8. For reasons given above and in view of the authorities cited, I am of the view that the finding of the Court below on the point of limitation cannot be upheld. The present execution petition was instituted on 16-1-53. Obviously, more than 12 years after the decree in question was passed.
9. During arguments, some doubt was expressed whether the present appeal would be competent, in view of the fact that the execution proceeding arose out of a consent decree. Reference was made to --"Tota Ram v. Shibban Lal', AIR 1932 Lah 416 (F), where a single Judge of that High Court held that:
"An application in execution proceedings is included in the term 'suit' in Section 9, Specific Relief Act, and an appeal to the District Judge, from an order of the executing Court is incompetent. Therefore, an order passed by the District Judge in appeal on an order made by the executing Court on an application for execution of a decree obtained under Section 9 is without jurisdiction.
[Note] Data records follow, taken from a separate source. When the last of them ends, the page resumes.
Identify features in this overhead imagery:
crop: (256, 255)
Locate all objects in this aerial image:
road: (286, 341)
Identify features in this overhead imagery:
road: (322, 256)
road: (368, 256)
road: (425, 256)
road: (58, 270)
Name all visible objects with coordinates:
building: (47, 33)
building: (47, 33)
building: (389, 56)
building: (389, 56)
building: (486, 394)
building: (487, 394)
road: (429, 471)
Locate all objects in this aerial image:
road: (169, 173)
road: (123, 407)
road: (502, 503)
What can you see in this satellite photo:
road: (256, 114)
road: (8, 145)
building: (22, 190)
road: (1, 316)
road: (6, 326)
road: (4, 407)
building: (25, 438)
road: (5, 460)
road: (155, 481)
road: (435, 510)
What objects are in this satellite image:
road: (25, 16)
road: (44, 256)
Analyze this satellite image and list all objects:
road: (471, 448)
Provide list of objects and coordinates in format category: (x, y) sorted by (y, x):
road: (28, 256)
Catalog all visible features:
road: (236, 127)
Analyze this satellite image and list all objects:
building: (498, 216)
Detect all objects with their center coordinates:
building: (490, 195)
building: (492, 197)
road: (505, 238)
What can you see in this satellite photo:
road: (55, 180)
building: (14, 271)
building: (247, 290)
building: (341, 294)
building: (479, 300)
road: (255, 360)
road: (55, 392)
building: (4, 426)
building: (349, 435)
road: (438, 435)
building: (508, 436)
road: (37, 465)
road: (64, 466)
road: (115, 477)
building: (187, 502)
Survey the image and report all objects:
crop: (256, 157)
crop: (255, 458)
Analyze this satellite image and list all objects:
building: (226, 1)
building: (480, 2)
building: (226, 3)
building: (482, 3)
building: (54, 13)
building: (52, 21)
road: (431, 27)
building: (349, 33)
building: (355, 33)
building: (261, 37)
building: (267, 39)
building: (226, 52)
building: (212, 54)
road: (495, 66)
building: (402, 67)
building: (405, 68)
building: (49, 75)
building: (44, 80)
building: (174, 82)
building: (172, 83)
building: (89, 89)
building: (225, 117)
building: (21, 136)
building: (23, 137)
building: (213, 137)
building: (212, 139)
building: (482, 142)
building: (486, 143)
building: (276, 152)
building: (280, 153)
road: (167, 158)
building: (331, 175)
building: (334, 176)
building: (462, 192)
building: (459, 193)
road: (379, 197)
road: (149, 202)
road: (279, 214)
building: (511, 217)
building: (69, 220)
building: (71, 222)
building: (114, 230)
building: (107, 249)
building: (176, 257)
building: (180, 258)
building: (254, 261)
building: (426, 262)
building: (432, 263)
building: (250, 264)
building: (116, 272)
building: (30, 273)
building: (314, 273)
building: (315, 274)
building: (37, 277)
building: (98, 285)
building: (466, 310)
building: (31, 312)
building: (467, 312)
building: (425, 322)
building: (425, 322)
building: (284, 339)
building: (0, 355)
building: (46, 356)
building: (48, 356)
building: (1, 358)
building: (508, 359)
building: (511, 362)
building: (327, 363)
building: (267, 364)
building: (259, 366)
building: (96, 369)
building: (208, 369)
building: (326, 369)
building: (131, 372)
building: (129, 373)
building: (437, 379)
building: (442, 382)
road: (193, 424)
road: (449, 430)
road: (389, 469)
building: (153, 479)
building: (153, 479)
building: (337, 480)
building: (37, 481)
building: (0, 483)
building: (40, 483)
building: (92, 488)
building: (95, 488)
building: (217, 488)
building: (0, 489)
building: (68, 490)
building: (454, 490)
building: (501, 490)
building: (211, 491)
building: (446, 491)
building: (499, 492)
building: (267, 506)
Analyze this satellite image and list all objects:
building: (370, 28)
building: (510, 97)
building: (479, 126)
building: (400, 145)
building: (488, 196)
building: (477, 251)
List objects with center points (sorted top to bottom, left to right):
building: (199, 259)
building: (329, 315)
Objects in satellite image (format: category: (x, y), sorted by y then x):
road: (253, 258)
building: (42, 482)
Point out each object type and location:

It was argued that on the same analogy no appeal lay from an order passed, while executing a consent decree. No direct authority on this point was, however, cited. Even if we assume for the sake of argument, no appeal lies, it is still open to this Court, in the exercise of its revisional jurisdiction, to interfere where, as in this case, it is abundantly clear that the execution petition was beyond time.
10. The result is: I allow this appeal, set aside the order of the Court below and dismiss the pending execution petition as time-barred. The appellants will get their costs of appeal from the contesting respondent.